C’est en faisant ce constat, que j’ai refusé toutes les missions qui m’étaient proposées sur la téléphonie mobile, qui demande des compétences et des moyens logiciels et matériels dont je ne dispose pas et qui ne me sont pas demandés par mon employeur. Je reste donc sur le créneau informatique, informatique qui s’est répandue dans toutes les couches de la société, mais où des structures d’informatique légale plus grosses se sont implantées, et où les OPJ et les huissiers se sont formés.

Mes compétences techniques sont de moins en moins demandées.

Je vais constater (avec sérénité) la disparition de l’expertise technique locale artisanale et évoluer vers une expertise ressemblant plus à du conseil critique auprès des avocats et des magistrats. C’est un choix que j’ai fait il y a quelques années.

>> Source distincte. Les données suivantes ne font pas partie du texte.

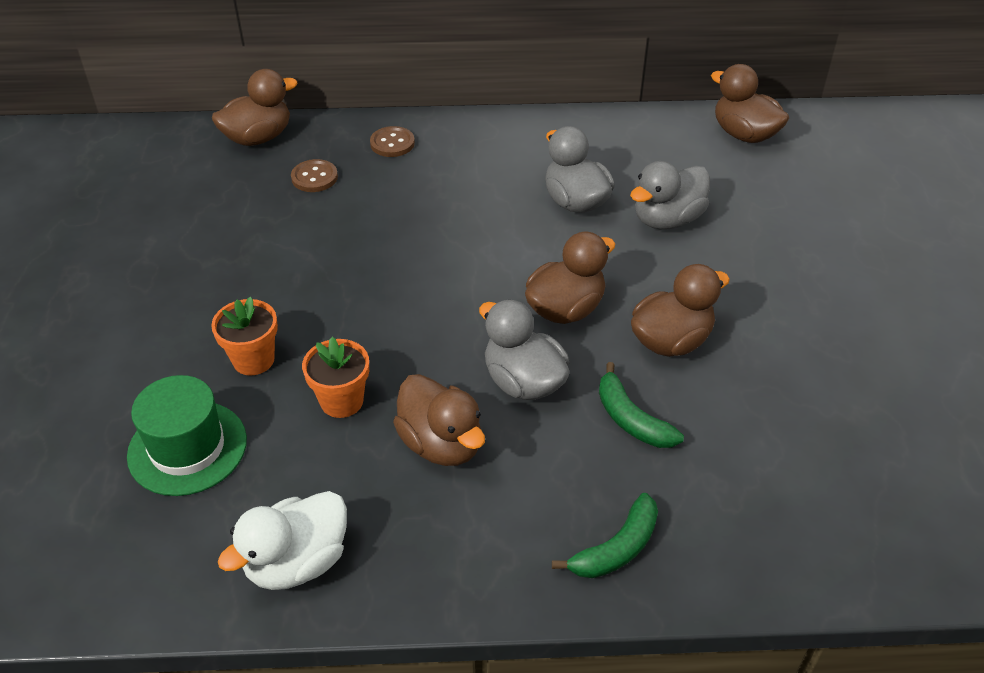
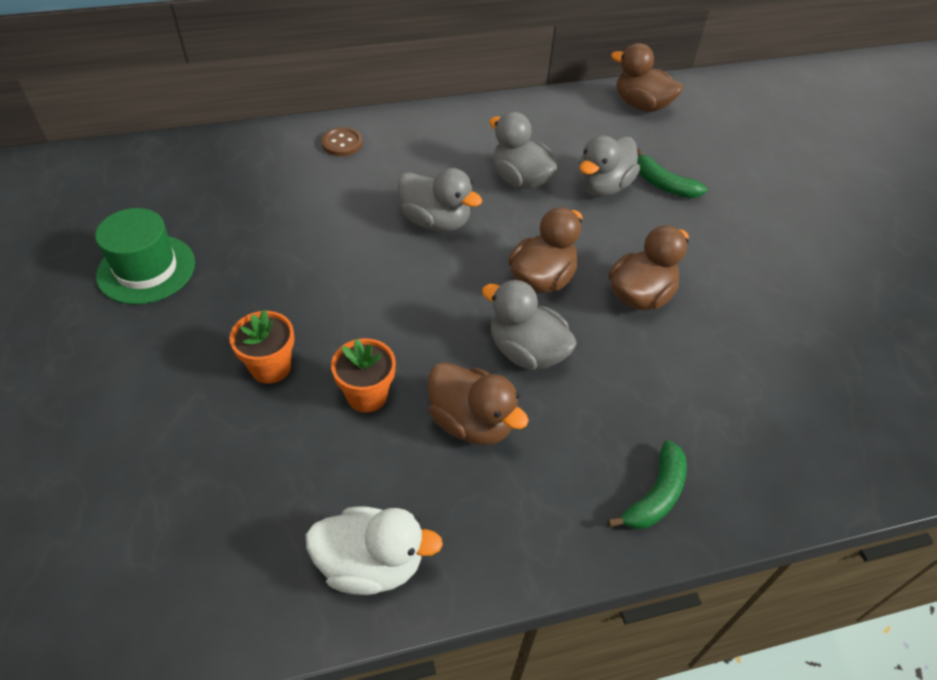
camera: 15 degrees left, 5 degrees up
green hat [127,375,247,496] -> green hat moved to [95,208,195,304]
brown duck [212,69,298,146] -> none
white duck [218,491,347,590] -> white duck turned 120 degrees counterclockwise [306,506,443,595]
brown button [291,159,338,192] -> none
green banana [599,362,684,448] -> green banana moved to [637,149,707,198]
none -> grey duck [398,168,482,232]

L’article de Paul Vidonne me montre que cette évolution est inéluctable et qu’il va falloir que je me remette encore plus en cause. N’est-ce pas le cas pour tout le monde ?

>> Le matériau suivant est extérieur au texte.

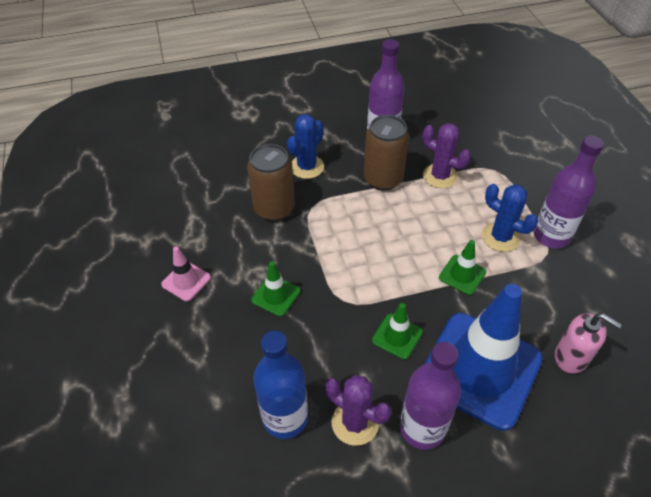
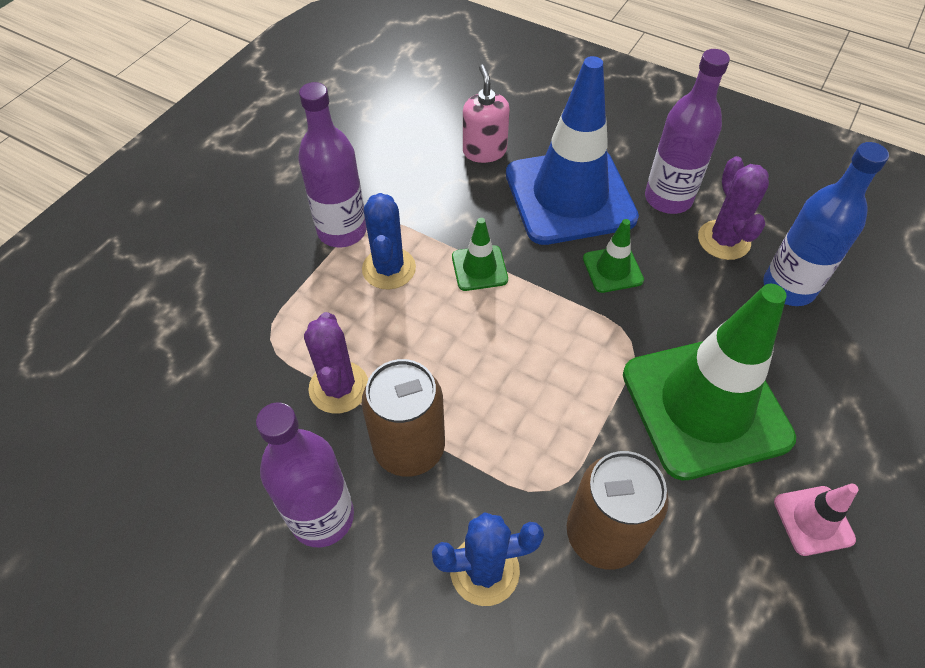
camera: 135 degrees left, 5 degrees up
green traffic cone [251,261,300,317] -> green traffic cone [623,284,796,481], size x2.37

Et un jour je jetterai l’éponge.

3 réflexions sur « Artisanat de l’expertise »

  1. Bonjour,
    En fait, si je peux me permettre, il n'y a pratiquement plus d'expertise au pénal sans au moins un téléphone portable à analyser. A partir du moment ou vous ne vous êtes pas investi dans ce domaine, les magistrats ne peuvent quasiment
    plus vous saisir. Il est compliqué pour un magistrat ou enquêteur qui a saisi dans un dossier 2 ordinateurs et 5 téléphones de dissocier la mission, sachant que les ordinateurs peuvent contenir des backup des téléphones qu'il va falloir croiser…alors ils recherchent des laboratoires ou experts capables de faire les deux (entre autres). Il me semble que l'expertise "pénale" n'est plus un travail "artisanal" au regard du coût financier (sans compter l'acquisition de compétences en mouvement perpétuel). En matière de téléphonie, ce qui n'est pas possible aujourd'hui le sera peut être demain, cela évolue moins vite ailleurs…autant il est possible d'utiliser des outils open source en matière d'analyse d'OS non mobile, en matière de téléphonie, ce n'est pas crédible (et j'ai je crois du vécu dans ce domaine).

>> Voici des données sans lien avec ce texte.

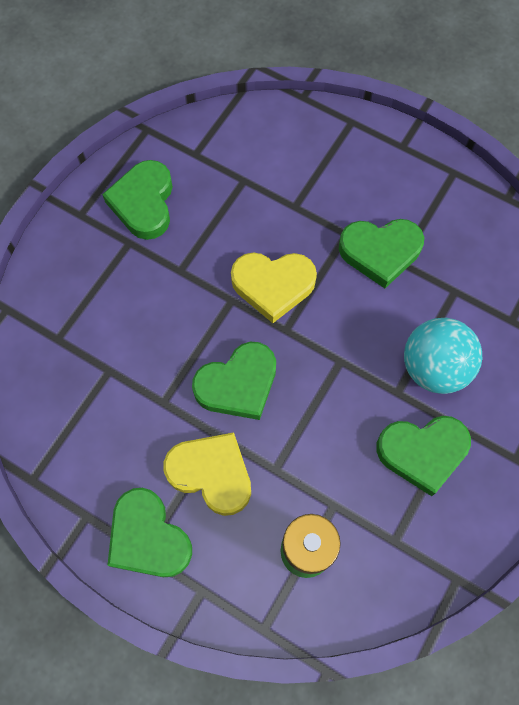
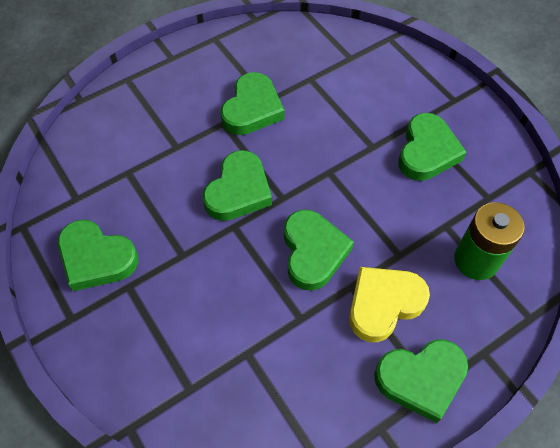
camera: 65 degrees left, 10 degrees down
yellow heart [231,253,317,323] -> green heart [203,150,272,221]
turquoise ball [404,318,482,394] -> none

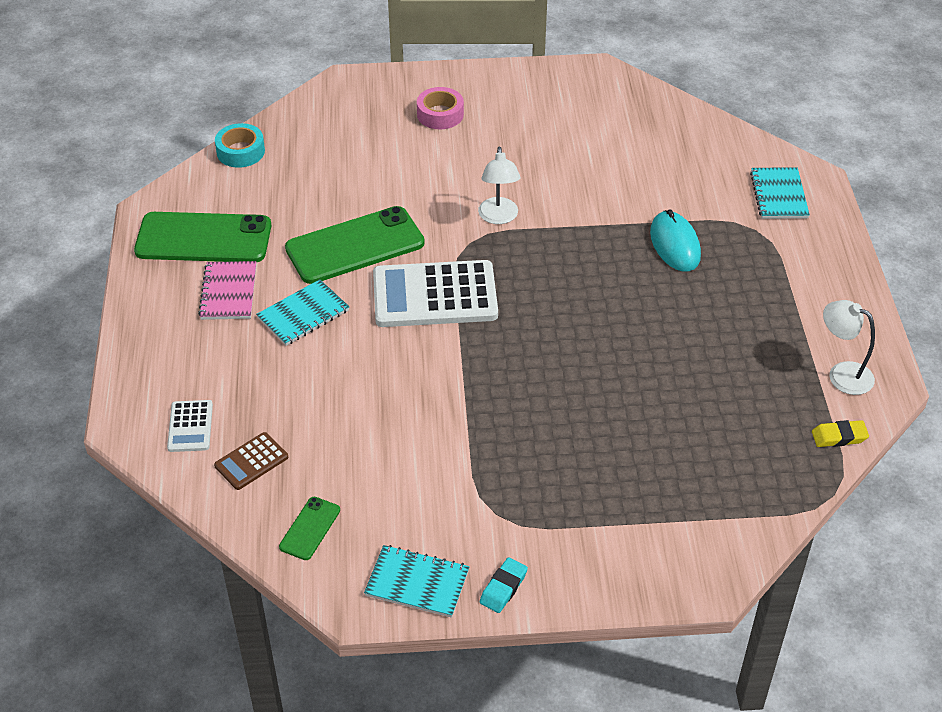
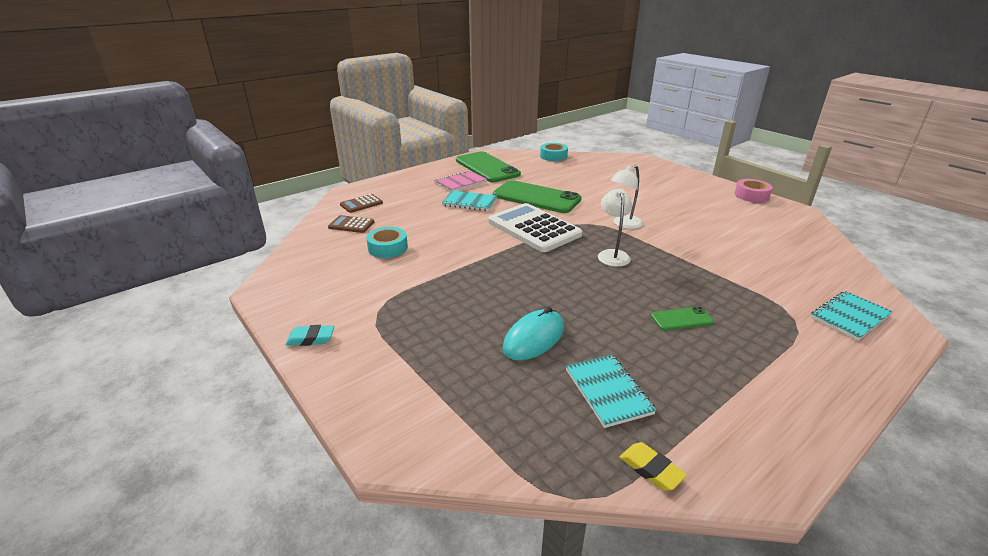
camera: 55 degrees right, 15 degrees down
white calculator [167,400,213,452] -> brown calculator [340,194,383,213]
green phone [279,497,340,560] -> green phone moved to [651,306,714,331]
turquoise notebook [364,545,469,618] -> turquoise notebook moved to [566,354,656,428]
pink tape [417,87,464,129] -> pink tape moved to [734,179,773,202]
turquoise mouse [650,210,701,271] -> turquoise mouse moved to [502,307,564,360]
white lamp [823,300,875,395] -> white lamp moved to [598,188,632,267]
none -> turquoise tape [366,227,408,258]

    • Je suis tout à fait d'accord avec vous.

      Un point néanmoins que je souhaite éclairer : j'estime que pour être à la pointe de son art, il faut l'exercer pleinement. C'est pourquoi, dès lors que mon emploi de directeur informatique et technique n'inclut pas la maîtrise technique de pointe en téléphonie mobile, j'estime que je n'arriverai pas à acquérir seul ce savoir-faire à un niveau suffisant pour pouvoir proposer cette compétence aux magistrats.

      C'est d'ailleurs un reproche que je peux faire aux confrères que se sont lancés dans l'aventure juste pour pouvoir répondre aux missions des magistrats. Je constate parfois un niveau d'amateurisme qui me fait peur.

      Je préfère ne plus être désigné, que de tout faire pour être désigné, et incompétent. Il faut savoir laisser la place aux autres.